Position Vector and Displacement Vector - JEE

In general, a position vector is utilised to find the location of an object relative to another object. This generally begins at the origin and then ends at the other arbitrary points. That’s why these vectors are utilised to determine the position of a particular point with reference to the origin. Using this, you can determine the current position of a body. By understanding the position, you will be able to evaluate the body’s motion. 

As per the displacement vector definition, it is one of the crucial concepts used in Mathematics. It is normally a vector and shows the total direction as well as distance travelled by an object in a straight line. The word displacement vector is used in Physics to explain the acceleration, speed as well as the distance of a particular object moving in a direction. It may be noted that displacement is not a scalar quantity; it is a vector quantity. 

Example of Displacement Vector

Now you all know that a change in a position vector of an object is called the displacement vector. Suppose an object is at the point P at time= 0 and another point Q at time= t. Here, the position vectors at the points P and Q can be represented in the following manner: 

Position vector at point P = $\overrightarrow{P}$ 

Position vector at point Q = $\overrightarrow{Q}$

On the other hand, the displacement vector of a particular object that is travelling from time interval 0 to t can be written as  $\overrightarrow{Q}-\overrightarrow{P}$

The displacement of the object is sometimes defined as a vector distance between the starting point and the endpoint. It may be noted that displacement is not a scalar quantity; it is a vector quantity. 

The Formula of Position Vector

Well, if you know the position of a point in the xy-plane, then you can use a simple formula to know the position vector between those two points. Here, the position vector formula will be 

$\overrightarrow{CB}=\left( {{x}_{2}}-{{x}_{1}} \right)\widehat{i}+\left( {{y}_{2}}-{{y}_{1}} \right)\widehat{j}$ where $B=\left( {{x}_{1}},{{y}_{1}} \right)$ and $C=\left( {{x}_{2}},{{y}_{2}} \right)$. 

Use this formula, and you can ascertain the value accurately. 

How to Find a Position Vector? 

Here is a position vector example that will help you to understand this better. To determine a point’s position vector, you should first determine that particular point’s coordinates. 

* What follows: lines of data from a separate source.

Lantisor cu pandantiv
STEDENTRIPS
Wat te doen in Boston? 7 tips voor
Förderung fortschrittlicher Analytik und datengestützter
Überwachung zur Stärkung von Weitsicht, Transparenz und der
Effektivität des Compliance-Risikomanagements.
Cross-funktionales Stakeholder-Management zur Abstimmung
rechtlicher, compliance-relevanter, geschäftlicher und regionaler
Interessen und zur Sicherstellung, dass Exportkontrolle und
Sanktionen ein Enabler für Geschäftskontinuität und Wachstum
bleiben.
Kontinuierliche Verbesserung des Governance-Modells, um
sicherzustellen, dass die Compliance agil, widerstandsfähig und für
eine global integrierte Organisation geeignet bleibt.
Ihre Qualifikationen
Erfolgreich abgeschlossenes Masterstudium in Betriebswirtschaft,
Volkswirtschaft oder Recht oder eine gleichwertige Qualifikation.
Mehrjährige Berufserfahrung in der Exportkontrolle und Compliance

Suppose you have two points, i.e., P and K.  Here, $P=\left( {{x}_{1}},{{y}_{1}} \right)$ and $K=\left( {{x}_{2}},{{y}_{2}} \right)$. Then you need to find the vector PK, the position vector between points P and K. To calculate the position vector here, you will have to subtract the P’s corresponding components from K. Here, the equation will be: 

$KP=\left( {{x}_{2}}-{{x}_{1}} \right),\left( {{y}_{2}}-{{y}_{1}} \right)$

Is There Any Difference between a Unit Vector or Position Vector?

As discussed above, the vector is considered to be a unit vector, and it can be used to determine the direction. Besides, it has a magnitude value that is equal to 1. Well, there is no magnitude needed for a direction. That’s why a unit vector’s magnitude will always be equal to 1. The position vector shows the location or position of a given point while considering different arbitrary reference points such as the origin.

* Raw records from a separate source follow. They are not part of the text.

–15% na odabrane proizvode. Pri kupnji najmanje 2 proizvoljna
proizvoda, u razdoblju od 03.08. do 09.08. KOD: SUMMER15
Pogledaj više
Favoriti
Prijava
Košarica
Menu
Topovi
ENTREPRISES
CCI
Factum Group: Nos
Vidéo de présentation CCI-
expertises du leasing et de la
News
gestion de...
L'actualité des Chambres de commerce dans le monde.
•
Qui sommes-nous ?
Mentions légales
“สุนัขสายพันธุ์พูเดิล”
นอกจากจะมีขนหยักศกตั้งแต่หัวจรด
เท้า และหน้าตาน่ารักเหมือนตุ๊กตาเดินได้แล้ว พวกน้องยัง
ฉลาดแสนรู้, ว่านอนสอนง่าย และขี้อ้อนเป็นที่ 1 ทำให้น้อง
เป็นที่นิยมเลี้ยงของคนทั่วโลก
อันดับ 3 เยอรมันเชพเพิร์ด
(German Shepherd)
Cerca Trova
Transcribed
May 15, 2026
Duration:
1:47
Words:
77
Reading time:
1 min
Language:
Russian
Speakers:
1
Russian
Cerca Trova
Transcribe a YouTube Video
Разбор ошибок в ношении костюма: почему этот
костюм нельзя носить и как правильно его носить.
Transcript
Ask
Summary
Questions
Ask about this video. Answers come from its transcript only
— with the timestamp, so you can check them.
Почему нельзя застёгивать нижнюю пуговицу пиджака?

Understanding Scalar and Vectors

Quantities, in Physics, are classified in terms of scalars and vectors. Well, there is a simple difference between these two things. The quantities that have directions along with their magnitude related to them are known as vectors. On the other hand, a scalar quantity is a magnitude. In scalar quantities, different arithmetic operations, such as multiplication, subtraction, or addition, are carried out in the same manner as you normally do with the real numbers. For instance, the total of two different scalar quantities with values 0.2 and 0.4 will be 0.6. These rules cannot be used for vector quantities. 

Conclusion

One of the most crucial aspects of kinematics is the displacement vector and position vector. Besides, while understanding the kinematics, you will have to understand the major difference between position and displacement vector. And you can learn more about this from the above sections. In simple words, the position vectors talk about the position of a known object. By knowing the exact position of the object, it will be much easier for you to describe the motion of the object. On the other hand, the variation or change in the position vector means the displacement vector. Use the displacement vector formula mentioned above to calculate the value.